Nous y voilà donc : Athur Fleck est un malade mental à la vie pénible, du fait de sa grande précarité économique et de sa misère affective. Il essaie de se soigner, mais son suivi psychiatrique est interrompu par les coupes budgétaires imposées par la mairie. Le fait que ce pitch ressemble fortement à celui d'un film social m'a plutôt emballé, parce que l'idée de traiter le personnage du Joker comme une émanation de la déconnexion des élites dirigeantes avec le peuple qui a conduit à une explosion des inégalités sociales et au délaissement des plus fragiles était séduisante, et politiquement intéressante.


Mais ce n'était malheureusement qu'un faux espoir, car à mon sens le film ne creuse pas ce sillon, et lui préfère celui d'un alignement de péripéties assez frustrant parce qu'il les survole quasiment toutes. On verra en effet Arthur agressé, moqué, viré, méprisé, trompé jusqu'à ce que brisure s'ensuive. Du fait de la focalisation sur le seul personnage d'Arthur que j'évoquais plus tôt, le film ne nous permet pas de prendre la mesure des événements présentés, de les mettre en contexte. Pour pallier maladroitement cela, le film use force violons et gros plans, ne faisant que souligner un manque. La narration n'est donc pas vraiment prenante, et j'ai eu l'impression d'être sur des rails une bonne partie du film, attendant que la transformation tant vantée se produise.


Dès lors, le propos politique du film est relativement inoffensif et plutôt prévisible, et sa construction manque cruellement d'originalité.

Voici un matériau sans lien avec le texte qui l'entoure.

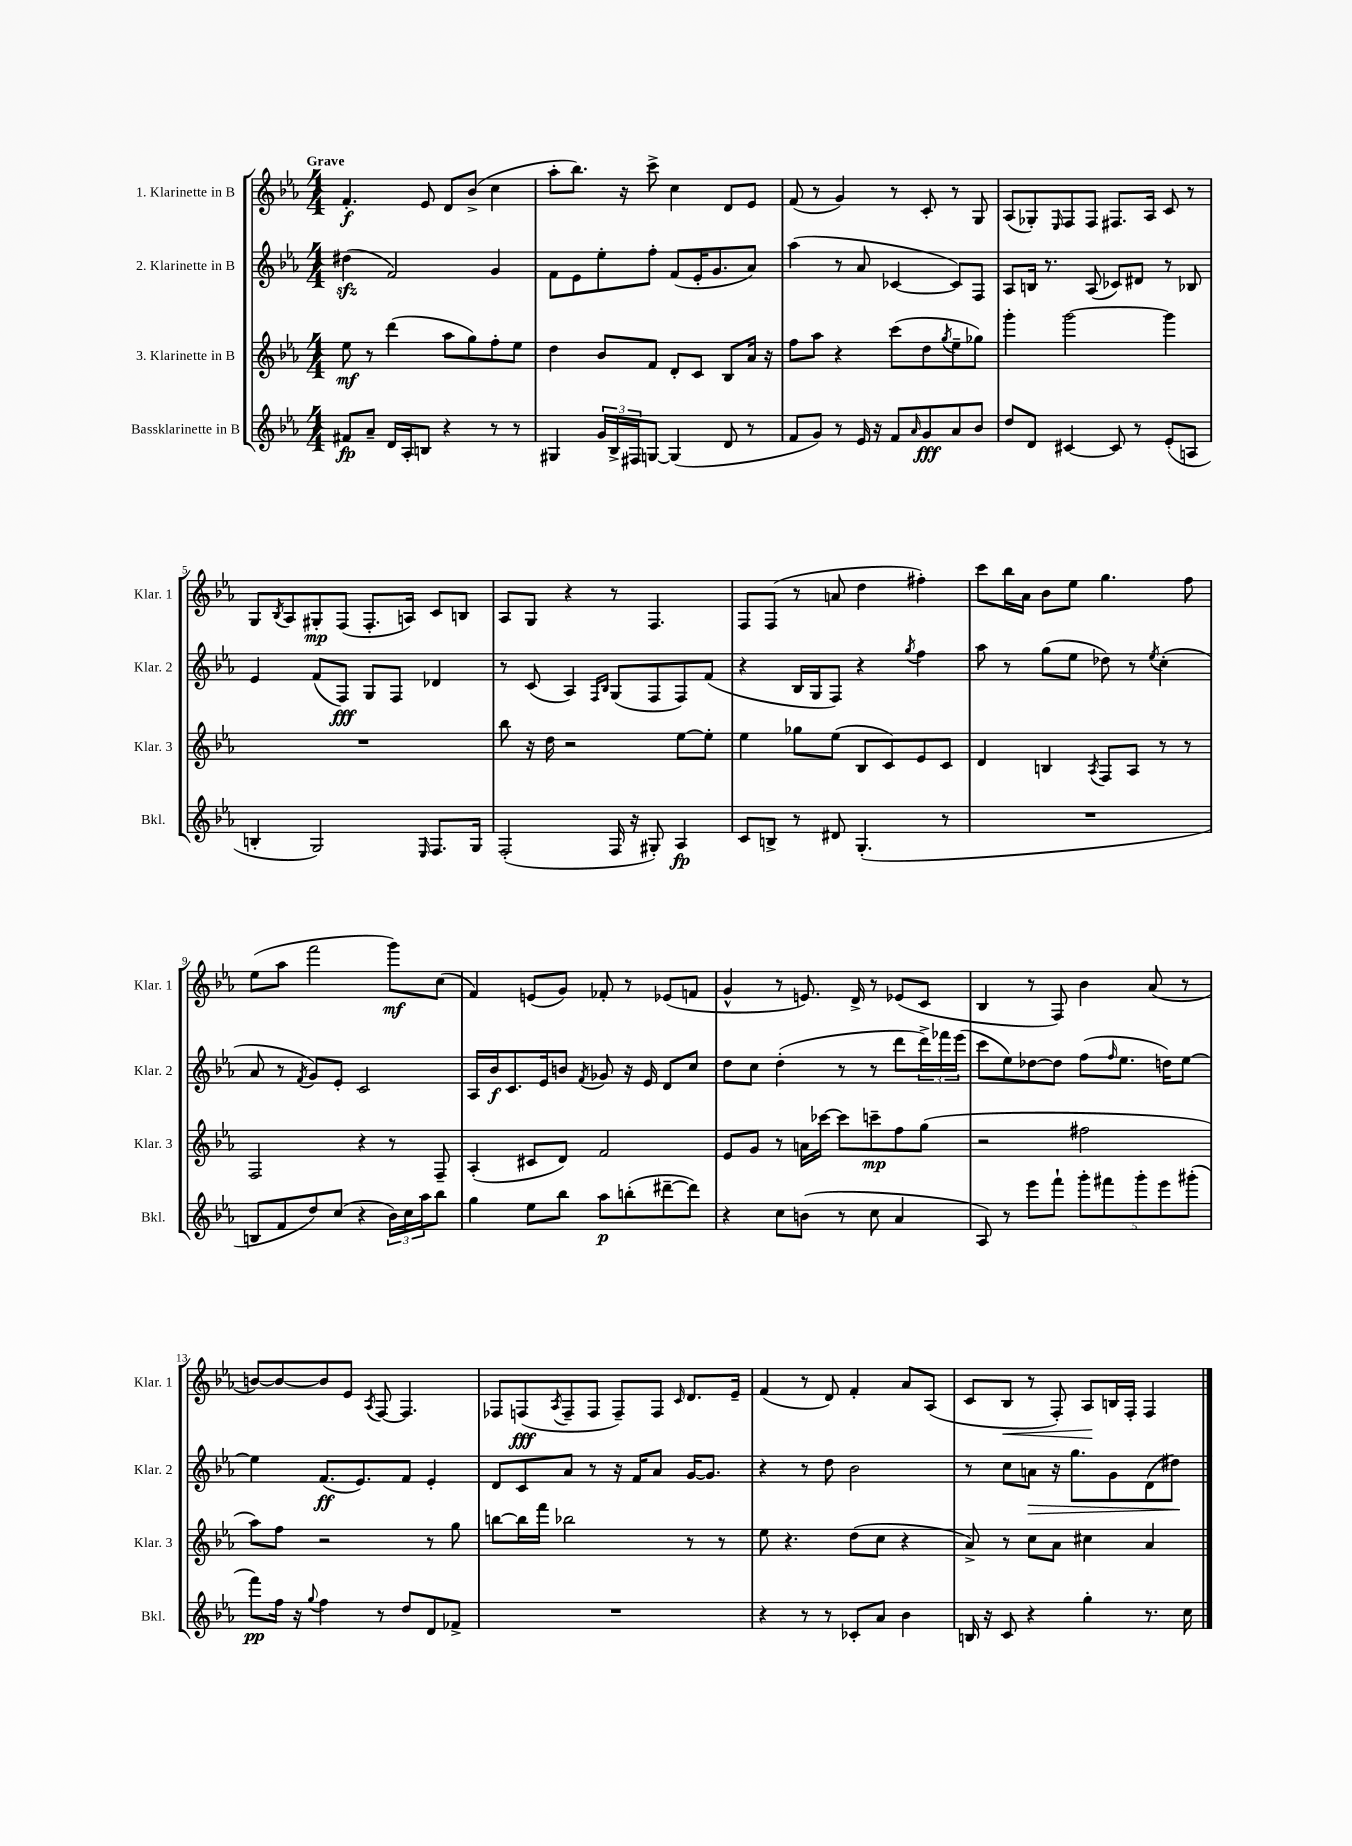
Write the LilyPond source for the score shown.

<<
\new StaffGroup <<
\new Staff = "s0" \with { instrumentName = "1. Klarinette in B" shortInstrumentName = "Klar. 1" } {
    \clef treble \key ees \major \numericTimeSignature \time 4/4 \tempo "Grave"
    f'4.-.\f ees'8 d'8 bes'8->( c''4 |
    aes''8-. bes''8.) r16 c'''8-> c''4 d'8 ees'8 |
    f'8( r8 g'4) r8 c'8-. r8 g8 |
    aes8( ges8-.) \grace { ees16 } f8 f8 fis8. aes16 c'8 r8 |
    g8 \acciaccatura { bes8 } aes8 gis8-.\mp f8( f8.-. a16) c'8 b8 |
    aes8 g8 r4 r8 f4. |
    f8 f8( r8 a'8 d''4 fis''4-.) |
    c'''8 bes''16 aes'16 bes'8 ees''8 g''4. f''8 |
    ees''8( aes''8 f'''2 g'''8\mf) c''8( |
    f'4) e'8( g'8) fes'8-. r8 ees'8( f'8 |
    g'4-^ r8 e'8.) d'16-> r8 ees'8( c'8 |
    bes4 r8 f8) bes'4 aes'8( r8 |
    b'8~) b'8~ b'8 ees'8 \acciaccatura { aes8 } f8~ f4. |
    fes8 f8\fff( \acciaccatura { aes8 } f8-- f8 f8--) f8 \grace { c'16 } d'8. ees'16-- |
    f'4( r8 d'8) f'4-. aes'8 aes8( |
    c'8 bes8\< r8 f8-.) aes8\! b16 f16-. f4 \bar "|." |
}
\new Staff = "s1" \with { instrumentName = "2. Klarinette in B" shortInstrumentName = "Klar. 2" } {
    \clef treble \key ees \major \numericTimeSignature \time 4/4
    dis''4\sfz( f'2) g'4 |
    f'8 ees'8 ees''8-. f''8-. f'8( ees'16-. g'8. aes'8) |
    aes''4( r8 aes'8 ces'4~ ces'8) f8 |
    aes8 b16 r8. aes8( ces'8) dis'8 r8 bes8 |
    ees'4 f'8( f8\fff) g8 f8 des'4 |
    r8 c'8( aes4) \grace { f16 bes16 } g8( f8 f8) f'8( |
    r4 bes16 g16 f8) r4 \acciaccatura { g''8 } f''4 |
    aes''8 r8 g''8( ees''8 des''8) r8 \acciaccatura { ees''8 } c''4-.( |
    aes'8 r8 \acciaccatura { f'8 } g'8) ees'8-. c'2 |
    aes16 bes'16\f c'8. ees'16 b'8 \acciaccatura { f'8 } ges'8 r16 ees'16 d'8 c''8 |
    d''8 c''8 d''4-.( r8 r8 d'''8 \tuplet 3/2 { d'''16->) fes'''16 ees'''16( } |
    c'''8 ees''8) des''8~ des''8 f''8( \grace { f''16 } ees''8. d''16) ees''8~ |
    ees''4 f'8.\ff( ees'8.) f'8 ees'4-. |
    d'8 c'8 aes'8 r8 r16 f'16 aes'8 g'16~ g'8. |
    r4 r8 d''8 bes'2 |
    r8 c''8 a'8\> r16 g''8. g'8 d'8( dis''8\!) \bar "|." |
}
\new Staff = "s2" \with { instrumentName = "3. Klarinette in B" shortInstrumentName = "Klar. 3" } {
    \clef treble \key ees \major \numericTimeSignature \time 4/4
    ees''8\mf r8 d'''4( aes''8 g''8) f''8-. ees''8 |
    d''4 bes'8 f'8 d'8-. c'8 bes8 aes'16 r16 |
    f''8 aes''8 r4 c'''8( d''8 \acciaccatura { g''8 } ees''8-- ges''8) |
    g'''4-. g'''2~ g'''4 |
    R1 |
    bes''8 r16 d''16 r2 ees''8~ ees''8-. |
    ees''4 ges''8 ees''8( bes8 c'8) ees'8 c'8 |
    d'4 b4 \acciaccatura { aes8 } f8 aes8 r8 r8 |
    f2 r4 r8 f8-- |
    aes4-.( cis'8 d'8) f'2 |
    ees'8 g'8 r8 a'16 ces'''16~ ces'''8 c'''8--\mp f''8 g''8( |
    r2 fis''2 |
    aes''8) f''8 r2 r8 g''8 |
    b''8~ b''16 f'''16 bes''2 r8 r8 |
    ees''8 r4. d''8( c''8 r4 |
    aes'8->) r8 c''8 aes'8 cis''4 aes'4 \bar "|." |
}
\new Staff = "s3" \with { instrumentName = "Bassklarinette in B" shortInstrumentName = "Bkl." } {
    \clef treble \key ees \major \numericTimeSignature \time 4/4
    fis'8\fp aes'8-- d'16 aes16-. b8 r4 r8 r8 |
    gis4 \tuplet 3/2 { g'16 bes16-> fis16 } g8~ g4( d'8 r8 |
    f'8 g'8) r8 ees'16 r16 f'8 \grace { aes'16 } g'8\fff aes'8 bes'8 |
    d''8 d'8 cis'4~ cis'8 r8 ees'8-.( a8 |
    b4-. g2) \grace { ees16 } f8. g16 |
    f2-.( f16 r16 gis8-.) aes4\fp |
    c'8 b8-> r8 dis'8 g4.-.( r8 |
    R1 |
    b8 f'8 d''8) c''8( r4 \tuplet 3/2 { bes'16) c''16 aes''16 } bes''8 |
    g''4 ees''8 bes''8 aes''8\p b''8-.( dis'''8~-- dis'''8) |
    r4 c''8 b'8( r8 c''8 aes'4 |
    aes8) r8 ees'''8 f'''8-! \tuplet 5/4 { g'''8-. fis'''8 g'''8-. ees'''8 gis'''8-.( } |
    f'''8\pp) f''16 r16 \appoggiatura { g''8 } f''4 r8 d''8 d'8 fes'8-> |
    R1 |
    r4 r8 r8 ces'8-. aes'8 bes'4 |
    b16 r16 c'8 r4 g''4-. r8. c''16 \bar "|." |
}
>>
>>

À force de plot-twists et de clin d’œils pas vraiment subtils à la situation politique actuelle, il m'a régulièrement agacé, rompant de fait son travail d'ambiance. Je n'ai pas eu l'impression d'assister à une transformation cruelle, mais plutôt à une glissade prévisible, d'autant que les autres personnages n'ont pas réellement d'existence hors de la poussée qu'ils donnent à Arthur sur son chemin balisé.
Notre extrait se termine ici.